Quand nous avons retrouvé Kandia et qu’on lui a raconté l’affaire, il nous a demandé de le présenter

à Bappa-en. Aussitôt dit, aussitôt fait. La bande de vieux adolescents débarque chez Thierno

Abdourahmane, et l’un de nous dit: 

- Bappa, voici celui dont la prestation artistique a eu le don de vous plaire. 

Sans attendre, Kandia enchaine: 

- Je suis heureux de votre appréciation, Thierno-en. Je considère cela comme un bon signe, un très bon signe pour moi.

Il raconte son parcours et sa lignée. Bappa-en le félicite. Il l’encourage en parlant des poètes dans

l’islam, les poètes satiriques diffamateurs honnis, et les poètes panégyristes et moralistes, édifiants,

polémistes pour des causes justes, qui sont bénis comme les causes qu’ils défendent ou

soutiennent. Il dit la joie que le Prophète avait d’entendre ses poètes, et comment il a ôté un jour son

manteau pour l’offrir à l’un d’eux. Il parlait de sa voix grave et comme trainante, un sourire illuminant

son visage. Kandia dit: 

-Thierno-en, j’ai été heureux de votre appréciation, je suis heureux maintenant de votre

enseignement, qui confirme celui de mon père. Maintenant j’ai quitté le village, pour tenter ma

chance où Dieu me conduira. Maintenant le Djéli vous quémande vos bénédictions. 

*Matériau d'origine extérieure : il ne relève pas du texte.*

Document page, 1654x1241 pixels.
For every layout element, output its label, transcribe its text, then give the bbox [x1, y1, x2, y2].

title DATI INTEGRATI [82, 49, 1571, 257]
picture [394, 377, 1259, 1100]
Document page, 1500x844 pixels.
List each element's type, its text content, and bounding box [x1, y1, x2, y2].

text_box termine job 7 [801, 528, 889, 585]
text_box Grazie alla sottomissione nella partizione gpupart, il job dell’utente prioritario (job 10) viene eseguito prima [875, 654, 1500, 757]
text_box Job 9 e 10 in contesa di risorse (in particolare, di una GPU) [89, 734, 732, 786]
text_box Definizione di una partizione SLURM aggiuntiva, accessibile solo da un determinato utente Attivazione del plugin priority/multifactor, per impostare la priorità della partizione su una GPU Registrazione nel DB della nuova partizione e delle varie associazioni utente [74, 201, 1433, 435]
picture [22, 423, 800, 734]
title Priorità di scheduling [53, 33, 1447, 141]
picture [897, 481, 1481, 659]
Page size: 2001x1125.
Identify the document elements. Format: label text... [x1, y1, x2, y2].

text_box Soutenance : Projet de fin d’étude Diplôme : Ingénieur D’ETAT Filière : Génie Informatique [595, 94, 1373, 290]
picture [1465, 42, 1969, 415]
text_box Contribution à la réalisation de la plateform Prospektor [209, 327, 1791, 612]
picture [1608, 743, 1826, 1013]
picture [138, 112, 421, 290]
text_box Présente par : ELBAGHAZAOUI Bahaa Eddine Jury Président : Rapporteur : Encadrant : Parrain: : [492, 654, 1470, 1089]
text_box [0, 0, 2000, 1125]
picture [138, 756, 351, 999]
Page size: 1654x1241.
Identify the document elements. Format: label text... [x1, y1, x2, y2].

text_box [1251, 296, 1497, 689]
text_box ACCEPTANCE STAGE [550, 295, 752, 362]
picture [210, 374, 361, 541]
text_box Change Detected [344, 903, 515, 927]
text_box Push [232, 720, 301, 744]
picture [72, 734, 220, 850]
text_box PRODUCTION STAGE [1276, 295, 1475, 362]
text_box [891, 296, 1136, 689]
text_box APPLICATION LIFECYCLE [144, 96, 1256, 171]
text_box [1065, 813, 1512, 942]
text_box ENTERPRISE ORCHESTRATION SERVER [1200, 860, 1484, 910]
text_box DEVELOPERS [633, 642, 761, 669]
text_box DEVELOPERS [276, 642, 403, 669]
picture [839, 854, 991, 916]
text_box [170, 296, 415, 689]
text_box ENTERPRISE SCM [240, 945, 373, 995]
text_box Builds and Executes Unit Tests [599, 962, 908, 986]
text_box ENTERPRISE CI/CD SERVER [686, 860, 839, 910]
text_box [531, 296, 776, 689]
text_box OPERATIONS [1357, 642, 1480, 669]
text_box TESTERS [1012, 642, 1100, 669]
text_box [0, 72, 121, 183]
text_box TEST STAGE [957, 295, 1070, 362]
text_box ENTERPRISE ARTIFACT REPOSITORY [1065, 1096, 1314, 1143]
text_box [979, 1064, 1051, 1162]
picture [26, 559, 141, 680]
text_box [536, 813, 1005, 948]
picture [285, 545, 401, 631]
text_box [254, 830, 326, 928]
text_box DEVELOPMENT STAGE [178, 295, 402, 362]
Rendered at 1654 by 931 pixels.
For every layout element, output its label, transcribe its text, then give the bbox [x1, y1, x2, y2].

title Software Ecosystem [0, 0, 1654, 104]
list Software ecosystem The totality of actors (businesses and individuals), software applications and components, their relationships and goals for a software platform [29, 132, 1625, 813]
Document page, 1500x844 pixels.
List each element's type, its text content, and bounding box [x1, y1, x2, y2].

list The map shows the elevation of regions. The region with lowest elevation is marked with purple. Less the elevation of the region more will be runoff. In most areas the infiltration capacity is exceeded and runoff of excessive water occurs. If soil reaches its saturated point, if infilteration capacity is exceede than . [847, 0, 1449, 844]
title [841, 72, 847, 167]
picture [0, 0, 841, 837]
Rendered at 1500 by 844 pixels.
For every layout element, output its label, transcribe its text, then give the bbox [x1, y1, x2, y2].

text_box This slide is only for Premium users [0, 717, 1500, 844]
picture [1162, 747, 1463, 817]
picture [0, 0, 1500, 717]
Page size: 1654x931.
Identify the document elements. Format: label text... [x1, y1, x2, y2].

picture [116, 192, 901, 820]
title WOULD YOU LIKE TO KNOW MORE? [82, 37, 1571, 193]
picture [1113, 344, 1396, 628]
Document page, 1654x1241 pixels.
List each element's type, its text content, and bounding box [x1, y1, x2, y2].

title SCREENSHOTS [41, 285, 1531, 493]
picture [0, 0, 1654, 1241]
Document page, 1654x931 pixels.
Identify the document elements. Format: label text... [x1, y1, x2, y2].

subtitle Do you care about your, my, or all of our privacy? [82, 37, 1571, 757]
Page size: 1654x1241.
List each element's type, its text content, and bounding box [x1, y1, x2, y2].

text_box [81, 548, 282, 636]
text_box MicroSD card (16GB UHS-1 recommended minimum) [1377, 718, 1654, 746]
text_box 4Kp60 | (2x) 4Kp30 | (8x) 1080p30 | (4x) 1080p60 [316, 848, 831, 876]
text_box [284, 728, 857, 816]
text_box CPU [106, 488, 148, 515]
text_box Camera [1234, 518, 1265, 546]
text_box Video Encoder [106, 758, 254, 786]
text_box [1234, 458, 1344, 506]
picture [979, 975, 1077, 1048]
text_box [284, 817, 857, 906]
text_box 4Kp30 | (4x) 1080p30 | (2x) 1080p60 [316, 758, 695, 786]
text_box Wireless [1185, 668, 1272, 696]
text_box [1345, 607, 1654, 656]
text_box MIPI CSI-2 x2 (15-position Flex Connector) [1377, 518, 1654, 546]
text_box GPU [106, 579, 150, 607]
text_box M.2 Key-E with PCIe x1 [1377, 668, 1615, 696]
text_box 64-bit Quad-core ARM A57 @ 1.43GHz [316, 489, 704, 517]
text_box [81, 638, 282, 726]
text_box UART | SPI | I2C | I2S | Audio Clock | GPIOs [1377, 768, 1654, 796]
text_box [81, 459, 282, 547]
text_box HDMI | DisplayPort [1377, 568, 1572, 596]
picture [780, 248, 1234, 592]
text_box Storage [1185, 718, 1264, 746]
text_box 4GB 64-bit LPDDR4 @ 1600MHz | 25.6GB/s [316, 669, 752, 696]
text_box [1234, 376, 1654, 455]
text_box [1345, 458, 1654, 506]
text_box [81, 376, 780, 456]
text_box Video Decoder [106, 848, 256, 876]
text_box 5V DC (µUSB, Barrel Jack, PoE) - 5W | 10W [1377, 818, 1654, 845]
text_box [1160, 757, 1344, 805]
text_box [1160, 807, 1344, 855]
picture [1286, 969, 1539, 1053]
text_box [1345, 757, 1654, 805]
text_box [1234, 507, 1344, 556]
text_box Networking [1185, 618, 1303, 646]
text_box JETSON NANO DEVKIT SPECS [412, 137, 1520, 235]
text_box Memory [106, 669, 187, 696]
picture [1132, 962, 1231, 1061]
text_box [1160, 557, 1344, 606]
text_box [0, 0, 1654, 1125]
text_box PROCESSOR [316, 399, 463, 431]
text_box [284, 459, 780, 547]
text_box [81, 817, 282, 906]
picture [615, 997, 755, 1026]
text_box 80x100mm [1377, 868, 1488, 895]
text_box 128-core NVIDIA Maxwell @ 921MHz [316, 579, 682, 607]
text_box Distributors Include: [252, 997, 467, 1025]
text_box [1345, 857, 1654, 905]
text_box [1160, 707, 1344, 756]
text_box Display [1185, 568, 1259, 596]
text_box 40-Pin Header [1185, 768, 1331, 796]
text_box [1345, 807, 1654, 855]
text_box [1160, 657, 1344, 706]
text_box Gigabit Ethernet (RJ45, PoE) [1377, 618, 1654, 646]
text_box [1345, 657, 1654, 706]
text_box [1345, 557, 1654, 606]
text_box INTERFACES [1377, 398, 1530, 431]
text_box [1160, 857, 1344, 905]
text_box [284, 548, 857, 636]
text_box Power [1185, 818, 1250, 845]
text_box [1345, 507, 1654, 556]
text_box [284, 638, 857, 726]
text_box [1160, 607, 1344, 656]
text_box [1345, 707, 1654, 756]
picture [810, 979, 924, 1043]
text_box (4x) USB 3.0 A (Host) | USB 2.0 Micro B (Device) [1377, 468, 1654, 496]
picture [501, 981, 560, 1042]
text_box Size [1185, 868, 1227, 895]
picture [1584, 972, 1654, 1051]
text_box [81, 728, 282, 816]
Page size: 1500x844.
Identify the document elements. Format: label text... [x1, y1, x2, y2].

- Va donc jeune homme, répond Bappa. Sois persévérant, et essaie constamment de te surpasser et non pas de surpasser, ni même d’imiter tel ou tel. Et que Dieu et Son Prophète te soutiennent. 

Bappa-en a toujours été parmi les premiers notables de Labé à adopter les commodités que les

techniques modernes mettaient à portée des habitants de la ville. 

Son premier galle était formé de trois grandes cases au toit de chaume occupées par lui-même et

ses deux premières épouses, Neenan Aissatou Diari et Neenan Binta Kompayya. 

C’était pendant la guerre anti-nazie. Un entrepreneur débarque un jour dans la ville. Il avait comme

principal bagage un groupe électrogène avec un moteur à gaz pauvre produit par combustion de

charbon de bois (moteur gazogène). Krieger était un petit bonhomme taciturne, coiffe d'un béret

basque. Il avait pour famille un gros chien et une grosse dame. Il lui a été concédé la vaste parcelle,

alors nue, entre la rue qui descend de la poste vers Sasse, et le ravin à l’est des bureaux de

l’entreprise d’électricité. Il y construit sa demeure, devenue aujourd’hui le bâtiment de l’inspection

d’académie. Sa ronde compagne y vivait comme confinée tandis qu’il s’affairait tout le jour durant a

des travaux de mécanique ou de constructions métalliques. On le voyait quelquefois le soir, avec sa

dame tenant son chien en laisse, la cigarette toujours à la bouche, prendre l’air sur le chemin de la

«Poudrière ». Il ne fréquentait apparemment pas les autres blancs de Kourola. Il installe son groupe

gaze-électrogène dans la maison de pierres que l’on voit encore au bas de la rue, à droite en venant

de la poste. Il déploie un réseau de distribution de courant électrique, en direction de Kourola, et

vers le marché, pour alimenter les maisons « en dur » de la ville. Il forme rapidement des monteurs

et des installateurs électriciens, avec des jeunes gens de l’école régionale. 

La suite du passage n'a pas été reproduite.